In deciding authorship, the technique used in the field of forensic linguistics is to study a written communication and compare its spelling, grammar, vocabulary, tone and sentence structure to known writings from the suspect to determine whether he or she wrote it. An example might be a suicide note whose legitimacy is in question. This type of analysis is particularly useful in threat assessment, where a ransom note or a menacing email, letter or text message has been received. For example, in the case of threatened workplace or school violence, specific word usage can give law enforcement officials insight into how likely it is that action will follow.
These same forensic linguistic tools are useful in the investigation of false allegations as well as in analysis of statements and confessions. In those instances, forensic linguistic analysis is used to establish the truthfulness of the writer's or speaker’s words, the information that is conveyed by choice of words and the mention of any little-known information. By studying these things, forensic linguistics can suggest the most effective approach to take with an individual suspect, witness or victim.
An analysis of oral communications can also be done through the use of forensic linguistics. Forensic phonetics is a sub-field of forensic linguistics and deals with voice or speaker identification analysis. The tools used in this type of forensic linguistic analysis are not only the acoustical sounds of the voice but also special language-use patterns such as vocabulary, pronunciation and grammar, which can reveal a speaker’s national, regional and social background. In short, whether in written or oral communications, forensic linguistics develops a collection of markers that brands a specific speaker or writer as unique and, ultimately, establishes a kind of linguistic "fingerprint" that can be used to determine guilt or innocence.
Many people use forensics linguistics every day and don't even realize it. For instance, I'm from the Southeast, and even the best trained actors can rarely hide it from me if they grew up in the South. I can hear it in their voices. If they don't bother to hide their accents, I can usually get the state they're from. I suppose Professor Henry Higgins was, strictly speaking, a dialectologist, but there are forensic linguistics at work there, too.
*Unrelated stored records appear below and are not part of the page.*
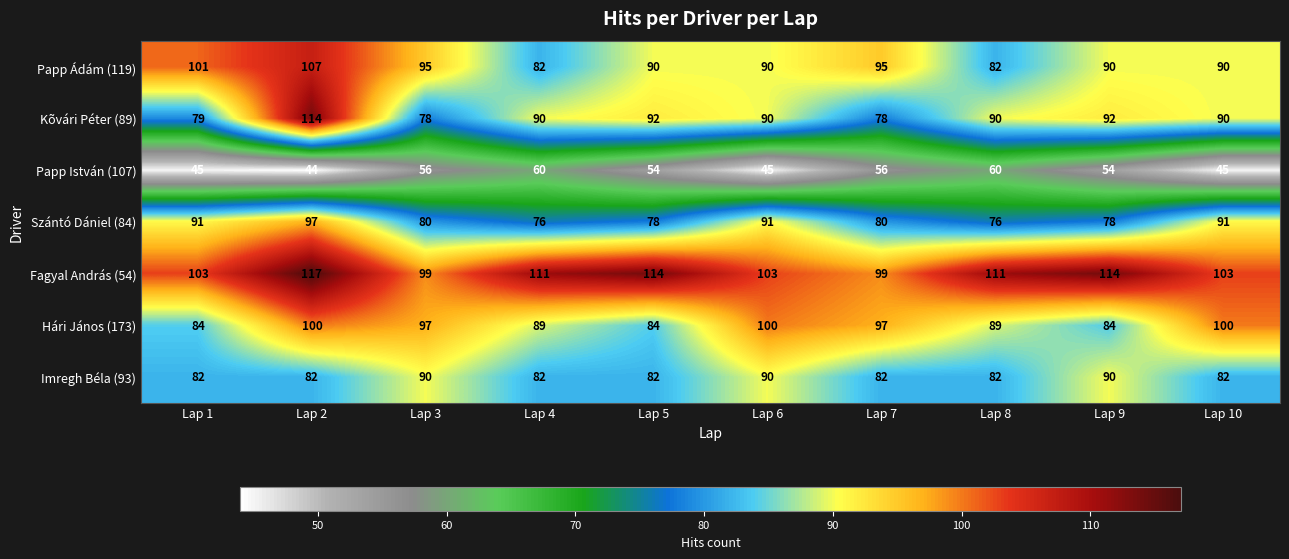

What is the greatest value displayed?

117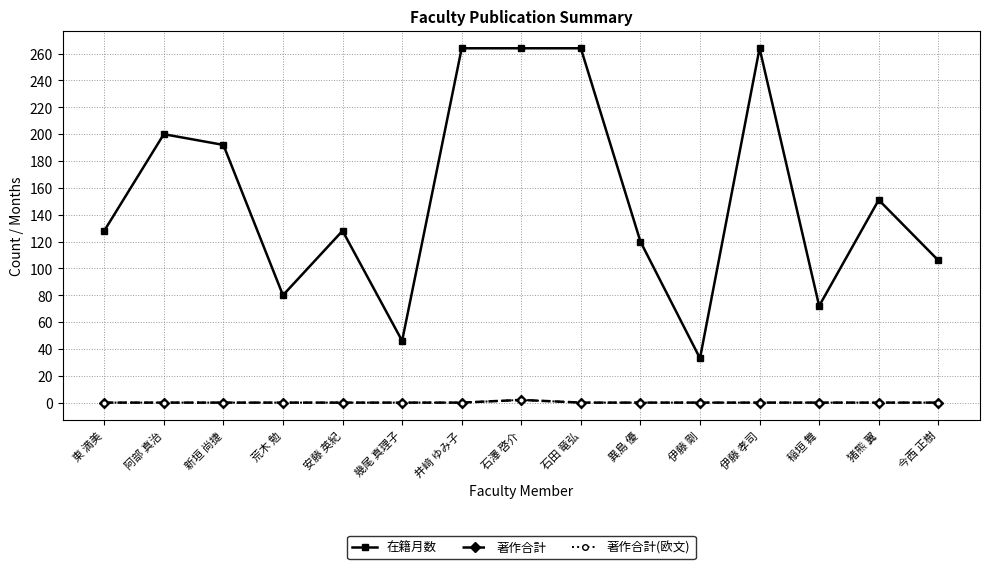

What is the difference between the highest and lowest values at 幾尾 真理子?

46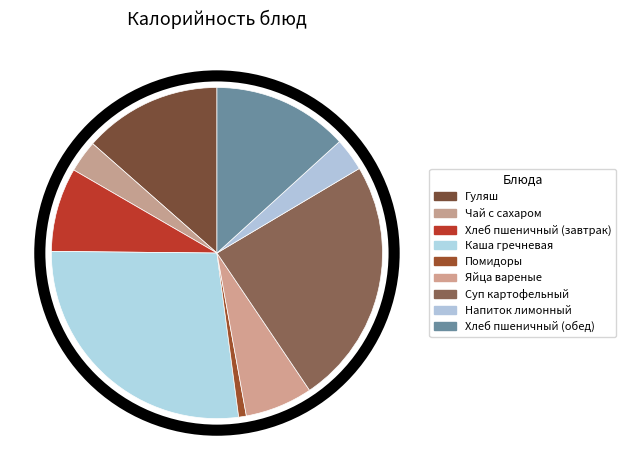

Is it true that Каша гречневая is 34% of the pie?

False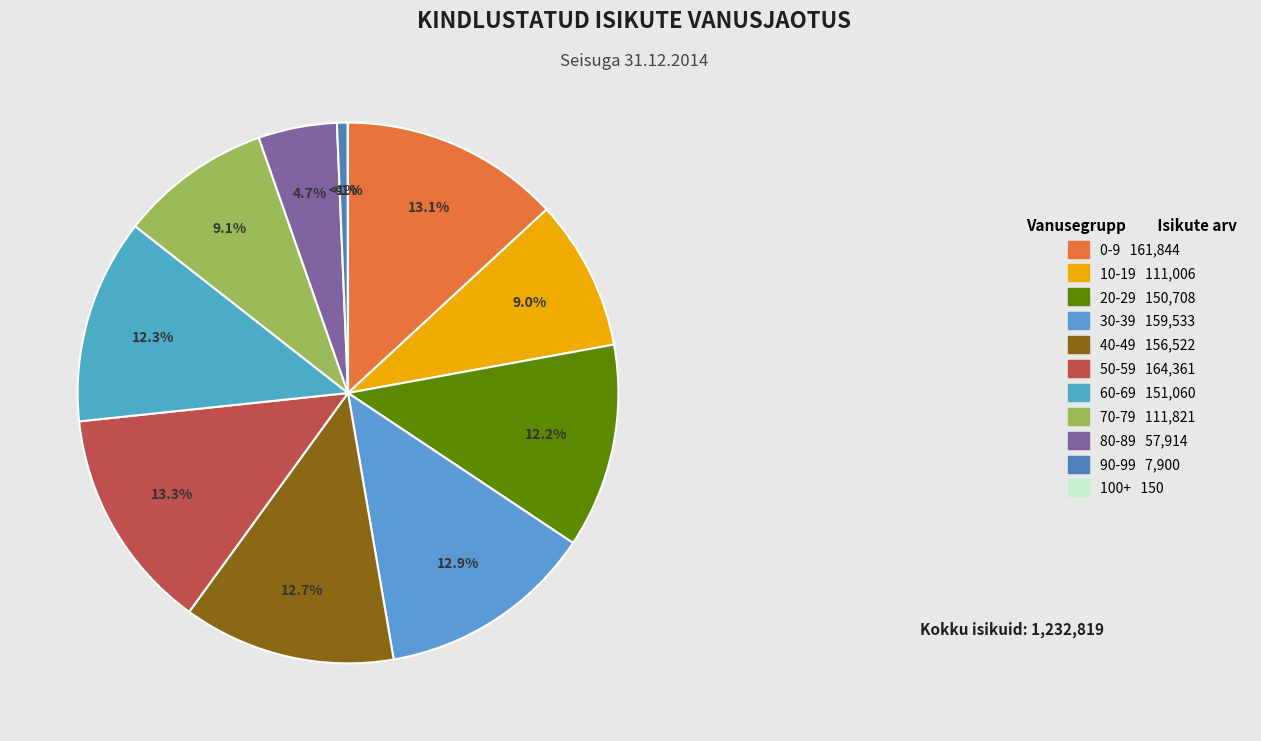

Does any single category account for the majority?

No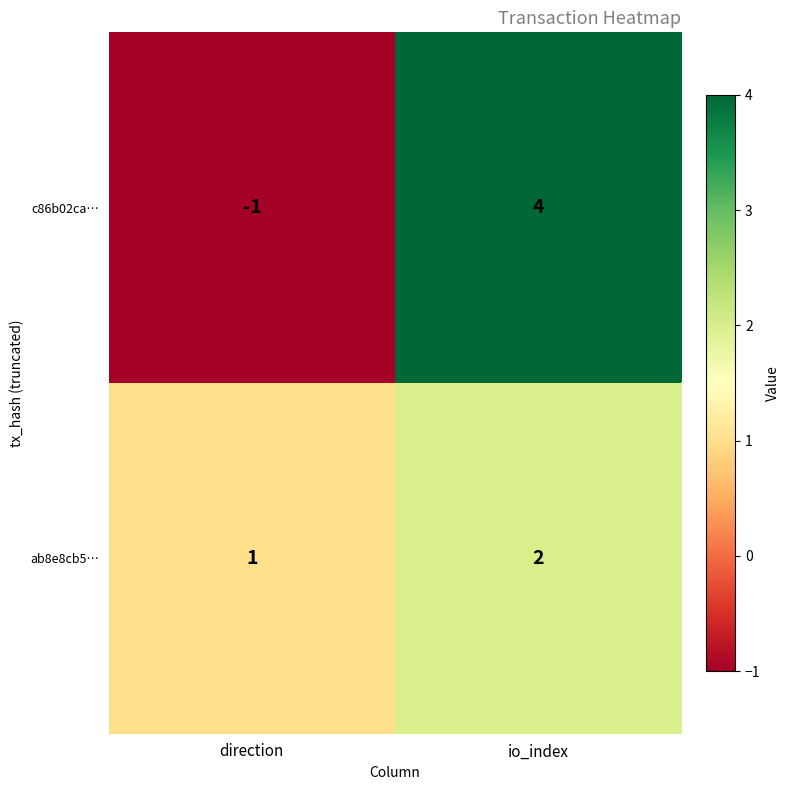

Is the value of ab8e8cb5… at io_index greater than the value of c86b02ca… at io_index?

No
Also, once one becomes accustomed to reading a certain person's written work, he or she can usually recognize it again. It's also fairly easy to figure out whether someone is a native speaker of a language, and if the language is
spoken in more than one country, where the writer is from. For instance, I can almost always spot whether a writer is a native English speaker. There are errors that English speakers make that foreign speakers do not make and vice versa. If they are native English speakers, I can also usually tell whether they are American, British, Canadian, etc. It's not easily explained, but when you've done it enough, you just know the difference.